With a horrid sense of unreality Thord stared upon the evil he had done. He gazed stupidly around him. He listened for someone to come and explain to him what had happened. But up in that remote attic, there was no one to hear either a pistol-shot or a cry. There was only one thing to be understood and learnt by heart,—that Lotys, once living, was now dead! Dead! How came she dead? That was what he could not determine. The heat of his wild fury had passed,—leaving him cold and passive as a stone.
“Lotys!”
He whispered the name. Horrible! How she looked,—with all that blood!—all that golden hair!
‘Tell the King I did it myself!’ Yes—the King would have to be told—something! Stooping, he tried to detach the pistol from the lifeless hand, but the fingers, though still warm were tightened on the weapon, and he dared not unclasp them. He was afraid! He stood up again, and looked around him. His glance fell on the knot of regal flowers he had noticed in the morning,—the great roses,—the voluptuous orchids—tied with their golden ribbon. He took them hastily and flung them down beside her,—then watched a little trickling stream of blood running, running towards one of the whitest and purest of the roses. It reached it, stained it,—and presently drowned it in a little pool. Horrified, he covered his eyes, and staggered backward against the door. The evening was growing dark,—through the small high window he could see the stars beginning to shine as usual. As usual,—though Lotys was dead! That seemed strange! Putting one hand behind him, he cautiously opened the door, still keeping his guarded gaze on that huddled heap of clothes, and blood, and glittering hair which had been Lotys.
“I must get home,” he muttered. “I have business to attend to—as Deputy to the city, there is much to do—much to do for the People! The People! My God! And Lotys dead!”
A kind of hysteric laughter threatened him. He pressed his mouth hard with his hand to choke back this strange, struggling passion.

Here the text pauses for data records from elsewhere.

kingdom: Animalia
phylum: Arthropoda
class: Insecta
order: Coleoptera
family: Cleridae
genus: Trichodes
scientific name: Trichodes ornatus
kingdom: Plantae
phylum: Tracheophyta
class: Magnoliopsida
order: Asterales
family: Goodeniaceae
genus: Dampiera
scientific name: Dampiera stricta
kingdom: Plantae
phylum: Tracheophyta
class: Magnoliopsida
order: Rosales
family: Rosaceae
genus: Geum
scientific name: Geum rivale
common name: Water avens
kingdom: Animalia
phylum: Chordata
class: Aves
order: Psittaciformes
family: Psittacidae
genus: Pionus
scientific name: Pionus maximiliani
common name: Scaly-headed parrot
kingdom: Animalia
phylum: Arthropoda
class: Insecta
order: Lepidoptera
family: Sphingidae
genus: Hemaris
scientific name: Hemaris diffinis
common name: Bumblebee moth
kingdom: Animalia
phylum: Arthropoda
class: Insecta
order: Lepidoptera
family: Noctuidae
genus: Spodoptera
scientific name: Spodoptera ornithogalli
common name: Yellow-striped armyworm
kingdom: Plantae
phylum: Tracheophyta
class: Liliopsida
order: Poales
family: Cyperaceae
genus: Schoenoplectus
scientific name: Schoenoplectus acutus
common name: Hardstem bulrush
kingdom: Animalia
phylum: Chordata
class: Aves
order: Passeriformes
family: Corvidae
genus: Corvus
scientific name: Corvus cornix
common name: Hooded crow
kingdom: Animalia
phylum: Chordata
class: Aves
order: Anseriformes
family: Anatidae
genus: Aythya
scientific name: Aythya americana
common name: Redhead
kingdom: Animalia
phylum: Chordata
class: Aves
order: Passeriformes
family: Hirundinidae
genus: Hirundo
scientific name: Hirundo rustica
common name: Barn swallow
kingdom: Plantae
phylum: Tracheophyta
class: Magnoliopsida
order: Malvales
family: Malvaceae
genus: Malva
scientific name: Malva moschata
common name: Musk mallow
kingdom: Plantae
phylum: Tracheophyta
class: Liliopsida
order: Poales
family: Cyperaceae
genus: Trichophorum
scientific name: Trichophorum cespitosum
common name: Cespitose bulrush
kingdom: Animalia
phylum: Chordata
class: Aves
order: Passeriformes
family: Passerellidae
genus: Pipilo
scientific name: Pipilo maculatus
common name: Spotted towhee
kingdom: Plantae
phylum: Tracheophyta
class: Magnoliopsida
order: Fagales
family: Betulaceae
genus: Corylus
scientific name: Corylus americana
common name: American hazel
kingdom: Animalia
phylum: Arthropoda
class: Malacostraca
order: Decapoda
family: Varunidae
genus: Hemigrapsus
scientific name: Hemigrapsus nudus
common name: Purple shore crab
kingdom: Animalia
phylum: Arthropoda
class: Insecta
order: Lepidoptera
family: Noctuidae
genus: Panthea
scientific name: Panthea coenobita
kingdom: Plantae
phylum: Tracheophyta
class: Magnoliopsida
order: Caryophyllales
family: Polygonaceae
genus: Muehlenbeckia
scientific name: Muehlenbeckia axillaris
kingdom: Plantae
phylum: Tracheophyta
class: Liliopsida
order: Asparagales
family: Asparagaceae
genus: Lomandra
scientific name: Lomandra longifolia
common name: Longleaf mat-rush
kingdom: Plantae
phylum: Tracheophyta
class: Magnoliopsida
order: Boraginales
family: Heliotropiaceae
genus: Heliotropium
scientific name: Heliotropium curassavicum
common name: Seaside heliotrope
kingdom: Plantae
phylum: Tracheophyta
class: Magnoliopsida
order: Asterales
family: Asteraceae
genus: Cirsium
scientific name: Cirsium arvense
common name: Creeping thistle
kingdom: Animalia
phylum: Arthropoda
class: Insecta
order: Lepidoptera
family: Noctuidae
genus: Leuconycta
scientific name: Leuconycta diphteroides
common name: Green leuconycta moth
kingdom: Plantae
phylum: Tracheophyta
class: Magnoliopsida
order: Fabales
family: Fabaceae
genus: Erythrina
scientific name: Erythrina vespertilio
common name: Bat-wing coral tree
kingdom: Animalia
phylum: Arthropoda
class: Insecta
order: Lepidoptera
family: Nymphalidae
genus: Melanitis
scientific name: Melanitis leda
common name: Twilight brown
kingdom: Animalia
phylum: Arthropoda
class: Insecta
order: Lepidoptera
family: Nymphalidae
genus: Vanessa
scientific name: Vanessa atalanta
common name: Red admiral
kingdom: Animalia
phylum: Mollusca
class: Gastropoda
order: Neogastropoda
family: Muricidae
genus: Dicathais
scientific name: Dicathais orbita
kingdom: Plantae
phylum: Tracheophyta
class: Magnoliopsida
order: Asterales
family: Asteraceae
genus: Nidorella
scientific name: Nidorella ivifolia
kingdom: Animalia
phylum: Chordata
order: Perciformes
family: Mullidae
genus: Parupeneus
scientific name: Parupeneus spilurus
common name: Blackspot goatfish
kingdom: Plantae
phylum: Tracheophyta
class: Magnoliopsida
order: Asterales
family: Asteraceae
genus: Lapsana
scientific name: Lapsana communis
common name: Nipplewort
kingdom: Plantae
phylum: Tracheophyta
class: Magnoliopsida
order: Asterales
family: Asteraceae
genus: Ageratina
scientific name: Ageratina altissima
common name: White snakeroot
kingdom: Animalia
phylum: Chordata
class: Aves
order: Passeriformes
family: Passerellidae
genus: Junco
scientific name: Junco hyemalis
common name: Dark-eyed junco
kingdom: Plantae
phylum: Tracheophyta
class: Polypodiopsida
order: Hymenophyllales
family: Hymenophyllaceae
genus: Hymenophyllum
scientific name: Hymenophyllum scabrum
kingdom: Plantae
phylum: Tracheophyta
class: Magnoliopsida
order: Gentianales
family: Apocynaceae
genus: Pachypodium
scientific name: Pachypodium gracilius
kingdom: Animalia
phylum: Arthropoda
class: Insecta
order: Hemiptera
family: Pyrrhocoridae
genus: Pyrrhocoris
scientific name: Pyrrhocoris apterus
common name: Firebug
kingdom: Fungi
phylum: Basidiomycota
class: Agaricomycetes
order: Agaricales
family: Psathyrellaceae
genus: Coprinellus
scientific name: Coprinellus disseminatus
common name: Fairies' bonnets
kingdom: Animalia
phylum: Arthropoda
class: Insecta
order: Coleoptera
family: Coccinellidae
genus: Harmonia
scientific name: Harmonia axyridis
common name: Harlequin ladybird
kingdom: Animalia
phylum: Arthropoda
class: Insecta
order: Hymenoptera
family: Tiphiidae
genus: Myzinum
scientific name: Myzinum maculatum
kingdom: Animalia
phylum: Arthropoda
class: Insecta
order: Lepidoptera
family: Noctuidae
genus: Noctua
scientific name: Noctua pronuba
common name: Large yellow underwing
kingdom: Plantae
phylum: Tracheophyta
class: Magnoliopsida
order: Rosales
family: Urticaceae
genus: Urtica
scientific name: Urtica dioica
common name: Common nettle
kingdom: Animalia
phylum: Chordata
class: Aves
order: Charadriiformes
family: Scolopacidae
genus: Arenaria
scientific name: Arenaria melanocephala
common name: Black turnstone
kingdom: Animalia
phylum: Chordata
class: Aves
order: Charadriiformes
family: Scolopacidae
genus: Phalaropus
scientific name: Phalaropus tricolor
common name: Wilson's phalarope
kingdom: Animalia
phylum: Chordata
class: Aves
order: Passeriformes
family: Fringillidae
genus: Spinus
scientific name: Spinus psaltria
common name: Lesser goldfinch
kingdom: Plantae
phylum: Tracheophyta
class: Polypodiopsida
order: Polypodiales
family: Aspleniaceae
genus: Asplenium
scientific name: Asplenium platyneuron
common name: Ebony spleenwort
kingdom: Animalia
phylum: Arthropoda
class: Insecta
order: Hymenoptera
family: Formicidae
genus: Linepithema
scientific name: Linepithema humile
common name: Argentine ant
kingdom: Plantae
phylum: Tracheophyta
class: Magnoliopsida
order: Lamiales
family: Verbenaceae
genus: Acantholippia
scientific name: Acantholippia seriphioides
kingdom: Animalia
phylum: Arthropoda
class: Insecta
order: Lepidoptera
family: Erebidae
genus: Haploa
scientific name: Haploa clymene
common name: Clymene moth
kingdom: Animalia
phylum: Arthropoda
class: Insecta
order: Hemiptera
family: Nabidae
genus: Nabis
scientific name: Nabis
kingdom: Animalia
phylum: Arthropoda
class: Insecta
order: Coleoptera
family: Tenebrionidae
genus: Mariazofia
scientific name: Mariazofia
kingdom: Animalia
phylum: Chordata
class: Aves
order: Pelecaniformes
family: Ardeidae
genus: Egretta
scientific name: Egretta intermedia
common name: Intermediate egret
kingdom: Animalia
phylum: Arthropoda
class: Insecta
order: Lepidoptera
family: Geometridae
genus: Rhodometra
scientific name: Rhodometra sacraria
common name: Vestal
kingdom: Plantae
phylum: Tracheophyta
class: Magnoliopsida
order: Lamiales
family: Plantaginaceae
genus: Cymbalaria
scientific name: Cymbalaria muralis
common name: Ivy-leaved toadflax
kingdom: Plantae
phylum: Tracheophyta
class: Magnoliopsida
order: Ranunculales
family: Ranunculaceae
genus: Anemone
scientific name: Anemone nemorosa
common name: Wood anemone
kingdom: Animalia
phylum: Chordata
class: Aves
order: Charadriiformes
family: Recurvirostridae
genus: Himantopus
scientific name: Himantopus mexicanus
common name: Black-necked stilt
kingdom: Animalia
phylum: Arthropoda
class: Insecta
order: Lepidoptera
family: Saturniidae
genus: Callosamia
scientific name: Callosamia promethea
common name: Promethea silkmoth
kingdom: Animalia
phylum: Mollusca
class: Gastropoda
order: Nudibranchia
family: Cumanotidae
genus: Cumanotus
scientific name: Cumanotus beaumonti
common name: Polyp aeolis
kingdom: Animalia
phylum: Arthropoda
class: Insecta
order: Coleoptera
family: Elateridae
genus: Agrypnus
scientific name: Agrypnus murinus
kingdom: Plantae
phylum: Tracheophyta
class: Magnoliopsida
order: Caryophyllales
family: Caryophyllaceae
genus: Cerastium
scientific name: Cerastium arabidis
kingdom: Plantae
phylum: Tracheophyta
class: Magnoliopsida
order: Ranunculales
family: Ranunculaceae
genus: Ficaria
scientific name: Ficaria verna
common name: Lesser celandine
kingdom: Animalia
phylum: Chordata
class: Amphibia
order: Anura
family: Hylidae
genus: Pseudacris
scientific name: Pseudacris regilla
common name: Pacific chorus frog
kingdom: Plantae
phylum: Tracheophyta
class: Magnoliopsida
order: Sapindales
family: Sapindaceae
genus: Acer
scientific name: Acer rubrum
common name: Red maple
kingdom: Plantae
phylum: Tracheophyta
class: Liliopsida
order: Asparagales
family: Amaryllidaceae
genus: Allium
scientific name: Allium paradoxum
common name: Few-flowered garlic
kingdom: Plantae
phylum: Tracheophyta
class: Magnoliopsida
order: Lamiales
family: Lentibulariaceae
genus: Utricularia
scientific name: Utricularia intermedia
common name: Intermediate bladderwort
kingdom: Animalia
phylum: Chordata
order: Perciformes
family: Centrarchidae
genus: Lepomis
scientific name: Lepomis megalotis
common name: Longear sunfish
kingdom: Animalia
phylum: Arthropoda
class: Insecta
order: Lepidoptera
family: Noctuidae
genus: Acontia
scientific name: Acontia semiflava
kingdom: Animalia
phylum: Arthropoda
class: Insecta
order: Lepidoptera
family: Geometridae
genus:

“Lotys! Lotys is dead! There she lies! Someone, I know not who, killed her! No,—no! She has killed herself,—she said so! There she lies, poor Lotys! She will never speak to the People—never comfort them,—never teach them any more—never hold little motherless infants in her arms and console them,—never smile on the sorrowful, or cheer the sick—never! ‘I love the King!’ she said,—and she died for saying it! One should not love kings! ‘Tell the King I did it myself!’ Yes, Lotys!—lie still—be at peace—the King shall know—soon enough!”
Still muttering uneasily to himself, he went out, always moving backwards—and with a last look at that fallen breathless form of murdered woman, shut the door stealthily behind him.
Then, stumbling giddily down the stairs, he wandered, blind and half crazed, into the darkening night.